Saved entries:
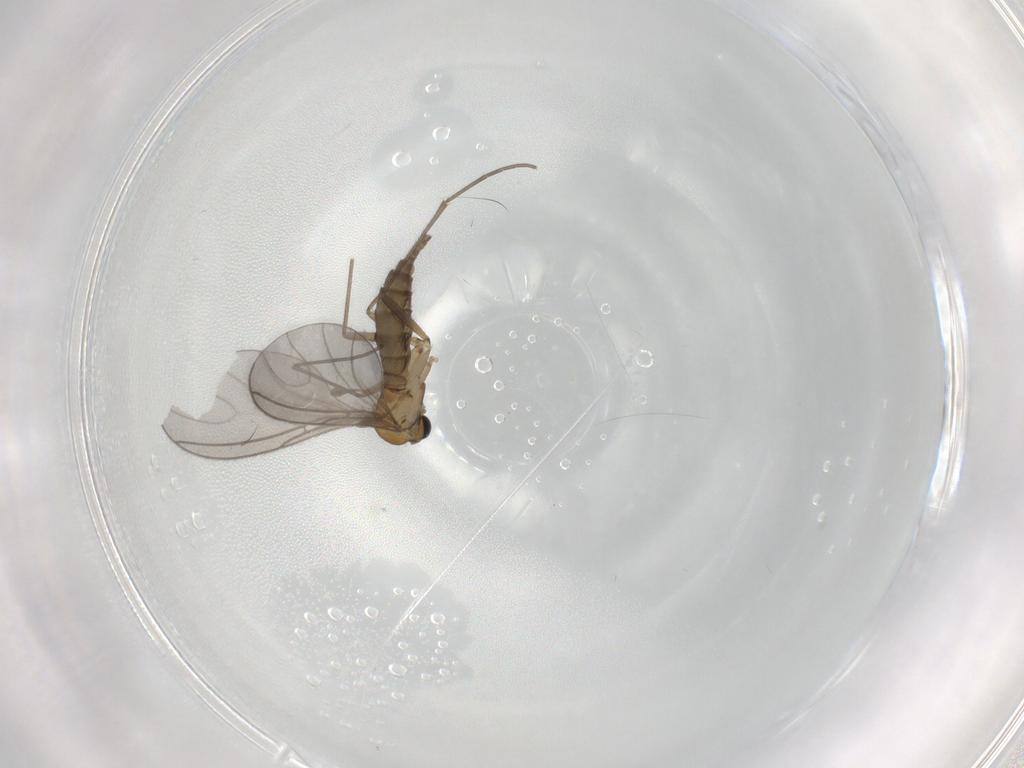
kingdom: Animalia
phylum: Arthropoda
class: Insecta
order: Diptera
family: Sciaridae
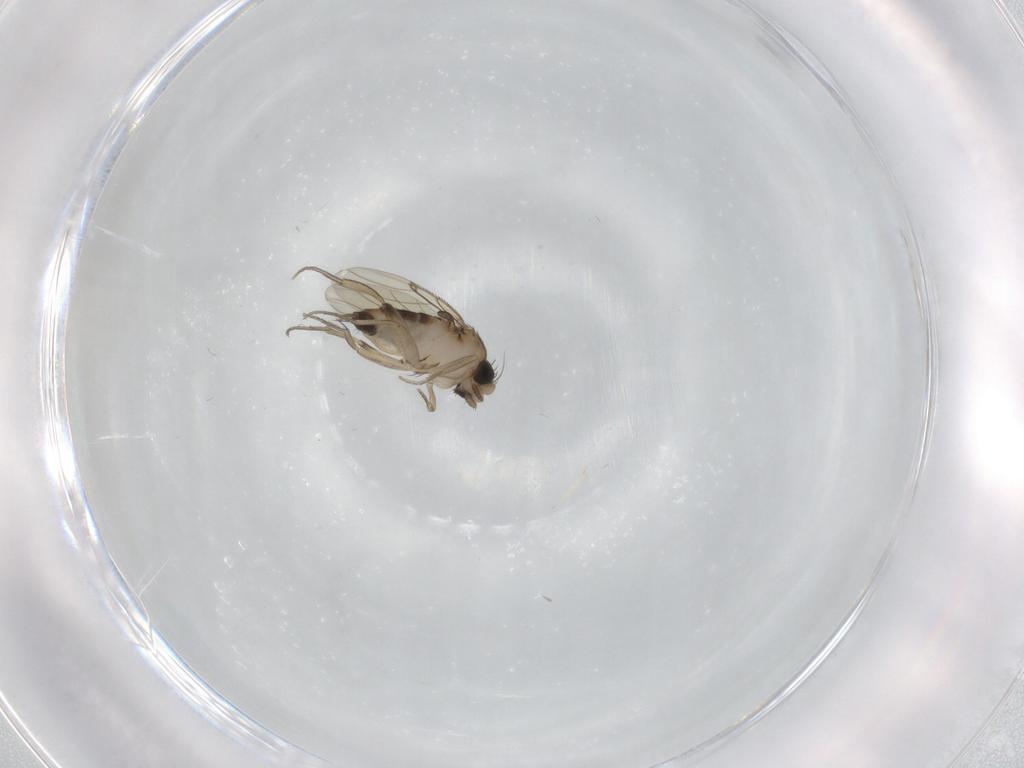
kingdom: Animalia
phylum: Arthropoda
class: Insecta
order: Diptera
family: Phoridae
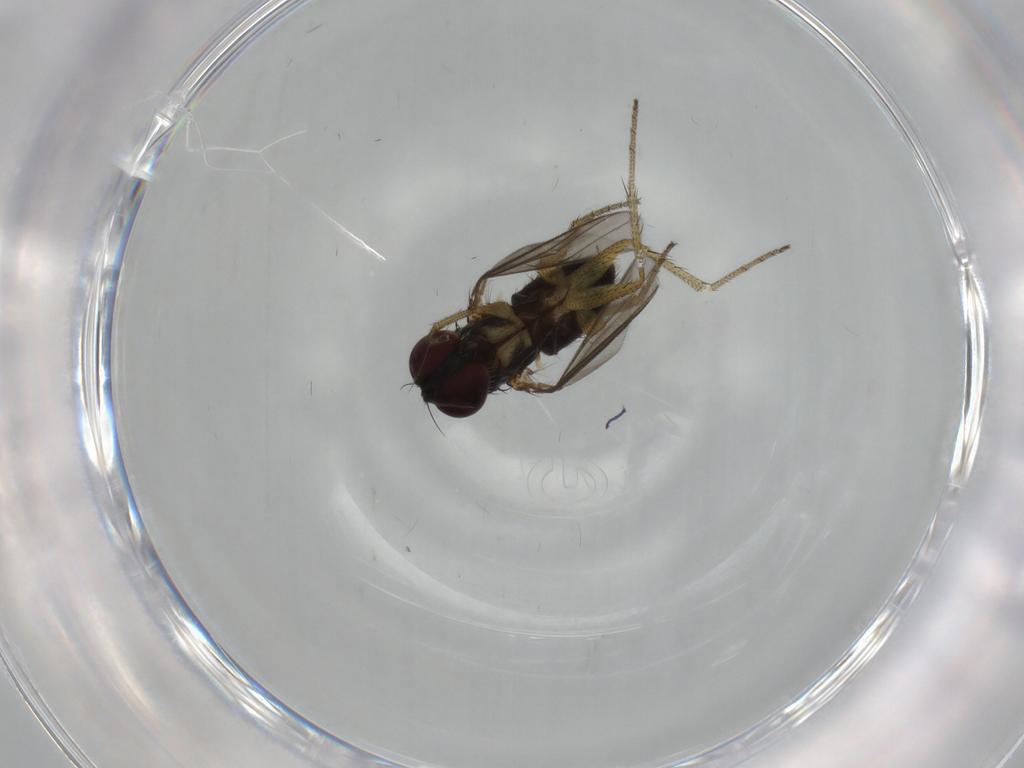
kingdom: Animalia
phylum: Arthropoda
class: Insecta
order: Diptera
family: Dolichopodidae
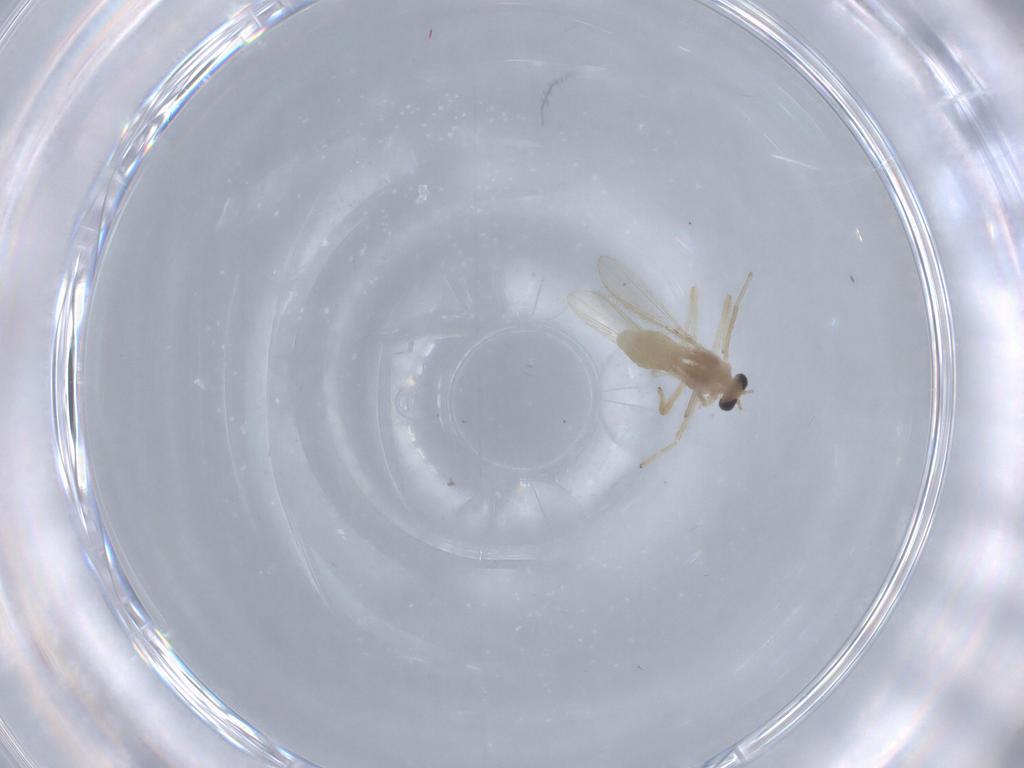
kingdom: Animalia
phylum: Arthropoda
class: Insecta
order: Diptera
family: Chironomidae
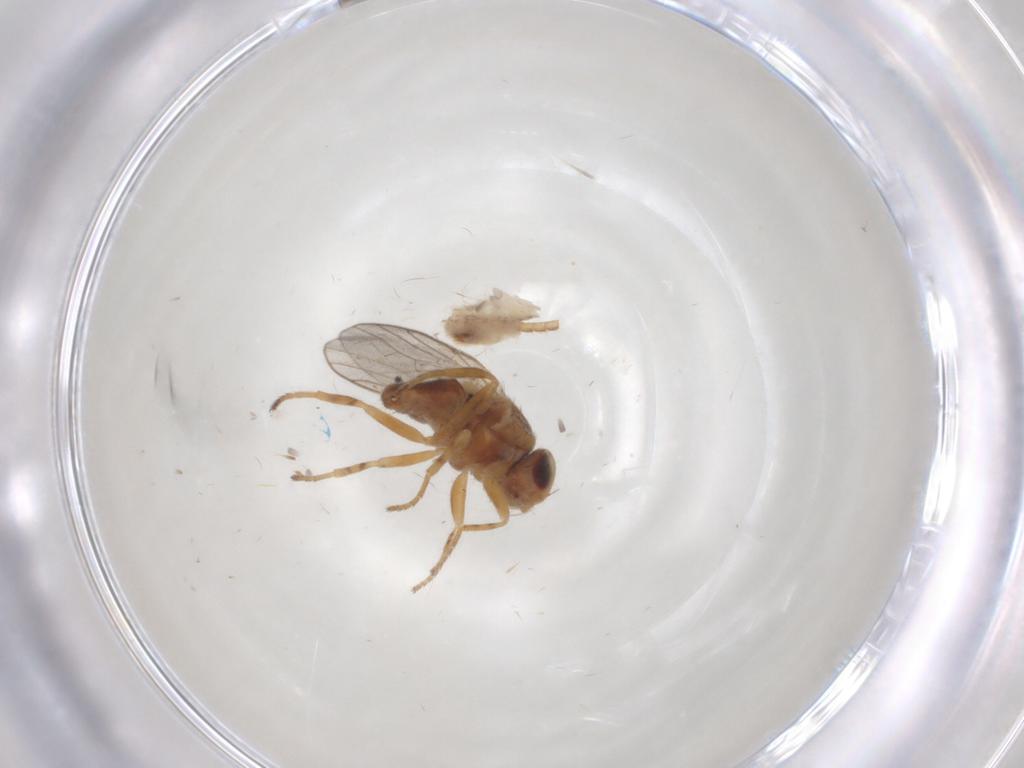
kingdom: Animalia
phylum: Arthropoda
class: Insecta
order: Diptera
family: Chloropidae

§ Aim of the task: Can you set down every line of all the records above word for word, leaving the pictures out?

§ The response:
kingdom: Animalia
phylum: Arthropoda
class: Insecta
order: Diptera
family: Sciaridae
kingdom: Animalia
phylum: Arthropoda
class: Insecta
order: Diptera
family: Phoridae
kingdom: Animalia
phylum: Arthropoda
class: Insecta
order: Diptera
family: Dolichopodidae
kingdom: Animalia
phylum: Arthropoda
class: Insecta
order: Diptera
family: Chironomidae
kingdom: Animalia
phylum: Arthropoda
class: Insecta
order: Diptera
family: Chloropidae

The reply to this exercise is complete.